**CONSIGNE**
Pouvez-vous rédiger la suite du texte sur le chamanisme, en commençant juste après sa dernière phrase ?

**TEXTE SOURCE**
----

Les Toungouzes disent que les âmes des enfants reposent comme des oiseaux sur les branches de l'arbre cosmique, et c'est là que les chamans vont les chercher (15).

Un autre fait typique de l'expérience chamanique c'est le changement des états de conscience, pendant l'état de transe, le chaman a la sensation de voyager: celui-ci est un spécialiste de la transe au cours de laquelle son âme croit abandonner le corps pour entreprendre l'ascension aux cieux ou la descente aux enfers (16), ou encore par rapport aux chamans esquimaux:

"Leurs capacités extatiques leur permettent d'entreprendre n'importe quel voyage en esprit, vers n'importe quelle région cosmique. Ils prennent toujours la précaution de se faire attacher par des cordes de façon à ne voyager qu'en esprit, autrement, ils seraient ravis dans les airs et disparaîtraient véritablement " (17).

Pour Eliade, l'envol magique est la caractéristique qui définit le mieux le chamanisme. D'autre part, il existe aussi ce que l'on appelle la possession extatique où l'ego est remplacé par un être surnaturel (18). Schroder (1955), affirme : "tant les voyages aux mondes surnaturels que la possession ne sont, idéologiquement, que les deux côtés d'un même phénomène, le chamanisme considéré comme l'art de l'extase, est, essentiellement, un art de transformation... " (19).

Un autre aspect du phénomène dont nous parlons, est la guérison chamanique. Outre le fait de repérer la chasse, le chaman alerte la communauté sur les dangers qu'elle peut y encourir, il a la fonction de combattre les infirmités et de lutter contre les esprits démoniaques.

Il serait intéressant d'observer comment se produit la guérison chamanique, quelle est la conception chamanique de la maladie et de la thérapie. Pour le chaman, l'infirmité est un symptôme de déséquilibre social ou écologique et les objectifs de la guérison chamanique sont différents des ceux de la médecine scientifique.

Outre le fait de soulager les symptômes, les chamans essayent de restaurer le bienêtre spirituel et social du malade. La guérison chamanique a des implications dans la vision du monde et dans l'identité éthique du groupe (20). Dans ce sens, les "thérapies" chamaniques obéissent généralement à un point de vue psychosomatique en appliquant des techniques psychologiques à des maladies physiques (21).

----

**MATÉRIEL PRÉSENTÉ**
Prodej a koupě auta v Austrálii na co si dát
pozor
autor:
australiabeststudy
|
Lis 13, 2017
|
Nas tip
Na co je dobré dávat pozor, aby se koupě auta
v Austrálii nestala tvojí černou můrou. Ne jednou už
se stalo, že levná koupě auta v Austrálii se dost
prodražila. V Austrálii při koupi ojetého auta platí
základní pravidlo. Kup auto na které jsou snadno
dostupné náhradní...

----

**RÉPONSE**
En comparant la médecine des guérisseurs populaires à la médecine traditionnelle, nous allons observer que la médecine scientifique, que nous avons l'habitude d'utiliser, s'appuie sur un modèle bio médical (22), elle a une vision mécaniste de la vie, elle sépare le mental du corps en développant des spécialisations de plus en plus grandissantes à partir desquelles elle soigne les symptômes sans faire attention ni aux causes ni au malade en soi. Nous allons vérifier que la médecine traditionnelle affirme toujours que les causes sont dues à une bactérie ou à une perturbation physiologique quelconque. La vision mécaniste outre le fait de séparer le mental du corps, sépare le malade de son environnement et du milieu social.

Alors que dans la médecine chamanique, ces facteurs sont reliés à l'étiologie de la maladie, elle indiquera des facteurs mystiques, des attaques des esprits, rupture de tabou, états émotionnels forts tels que colère, envie, jalousie, manque de respect à l'ordre moral ou à un quelconque manque d'harmonie vis-à-vis de l'ordre cosmique. Le chaman cherche fondamentalement la réintégration totale du malade, et les causes de sa maladie ne sont pas dissociées ni de l'environnement écologique ni du milieu social (23).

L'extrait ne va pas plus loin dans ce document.